I took this boy-moose photo three years ago in later autumn, a year before I started this blog. (Note the big “bell,” or dewlap, dangling from his throat — a male’s bell is longer than a female’s, if you’re trying to tell boy from girl in the depths of an antlerless winter.) As this autumn’s color deepens, the photo ops will only improve. My camera and hiking boots are ready.

A refuge in water

For a certain type of person or animal, Thursday was the perfect day: humid, windy, sunny and edging into the upper eighties. For me, and the larger beasts of the Northern Trail, it was the kind of day you can enjoy for a few minutes, or even close to an hour, before demanding some form of relief. Fortunately, these beasts had nature’s air-conditioning — a pond — in their back yards.

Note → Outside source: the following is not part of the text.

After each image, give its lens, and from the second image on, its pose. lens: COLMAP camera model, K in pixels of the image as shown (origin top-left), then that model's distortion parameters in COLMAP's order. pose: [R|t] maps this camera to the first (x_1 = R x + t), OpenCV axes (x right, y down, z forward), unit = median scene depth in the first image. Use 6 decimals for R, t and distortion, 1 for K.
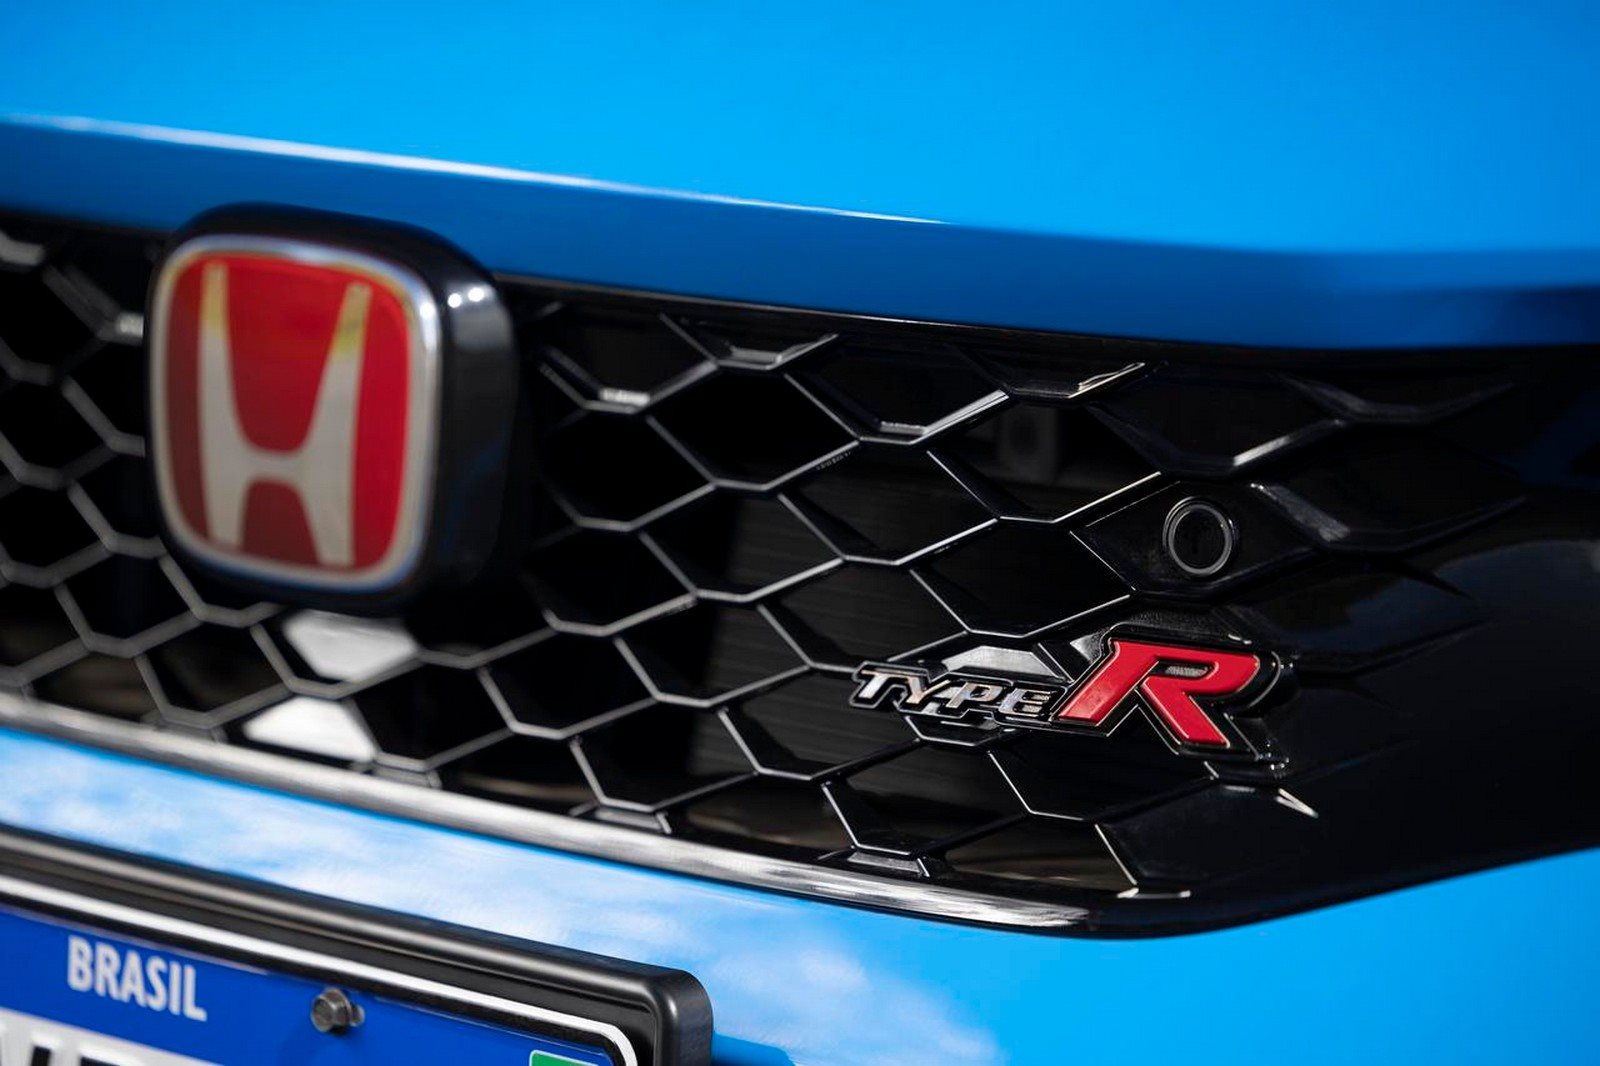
lens RADIAL K [[7467.8, 0, 804.7], [0, 7467.8, 531.9], [0, 0, 1]] dist [-2.173516, 0.000000]
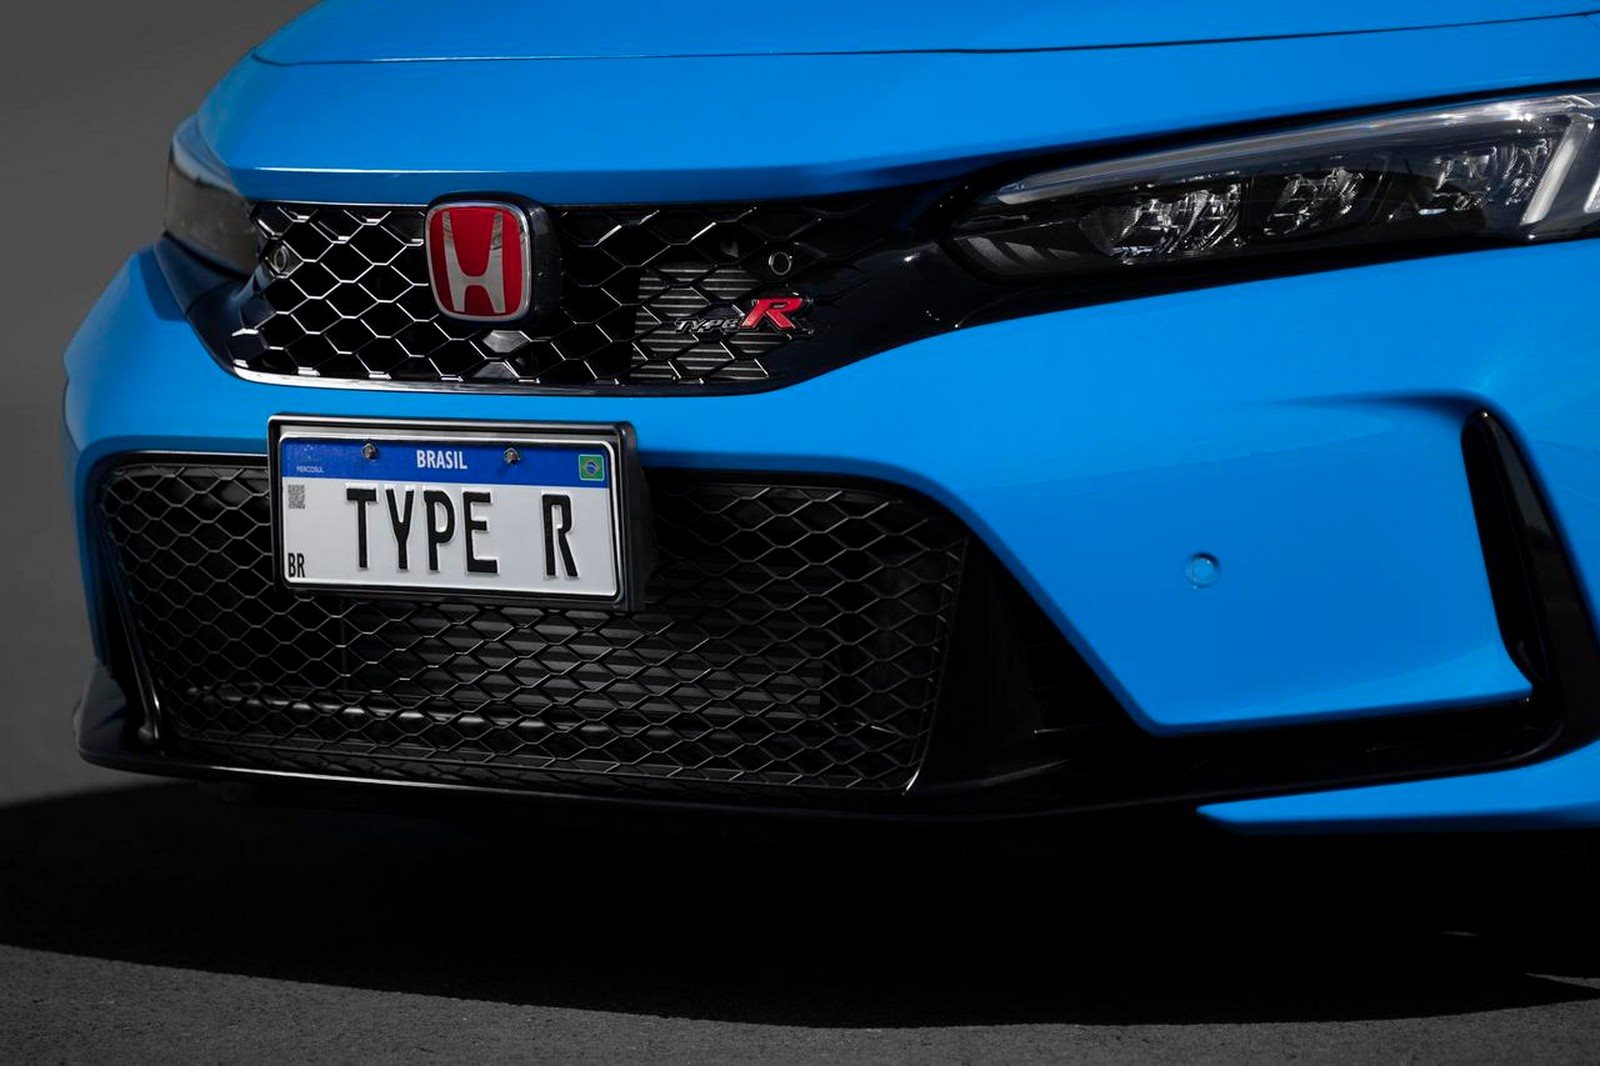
lens RADIAL K [[8269.6, 0, 798.0], [0, 8269.6, 529.2], [0, 0, 1]] dist [-1.526219, 0.000000]
pose [[0.995031, -0.097379, -0.020771, 0.113495], [0.096697, 0.994811, -0.031648, 0.205785], [0.023745, 0.029482, 0.999283, -2.257639]]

Like every creature on the Northern Trail, these Bactrian camels can deal with temperatures of either extreme. Here, though, they’re keeping cool and holding still, aside from a swiveling head or two at the sound of my camera — in dramatic contrast to the moose a few exhibits farther along.

Most moose I’ve seen have a stately, regal bearing, but this female was playing in her pond like a kid in a swimming hole. She strode repeatedly back and forth from the hip-deep shallows to the neck-deep end, stopping here and there to shake water noisily off her shoulders like a dog after a bath. Along the way, she paused several times to rear back and slap the algae-green surface with her forefeet. Wild moose like to eat water plants and can dive deep to get them, but since our zoo moose feast on Purina moose chow, there was clearly more than hunger or heat going on here. This moose was making her own pre-holiday summer fun.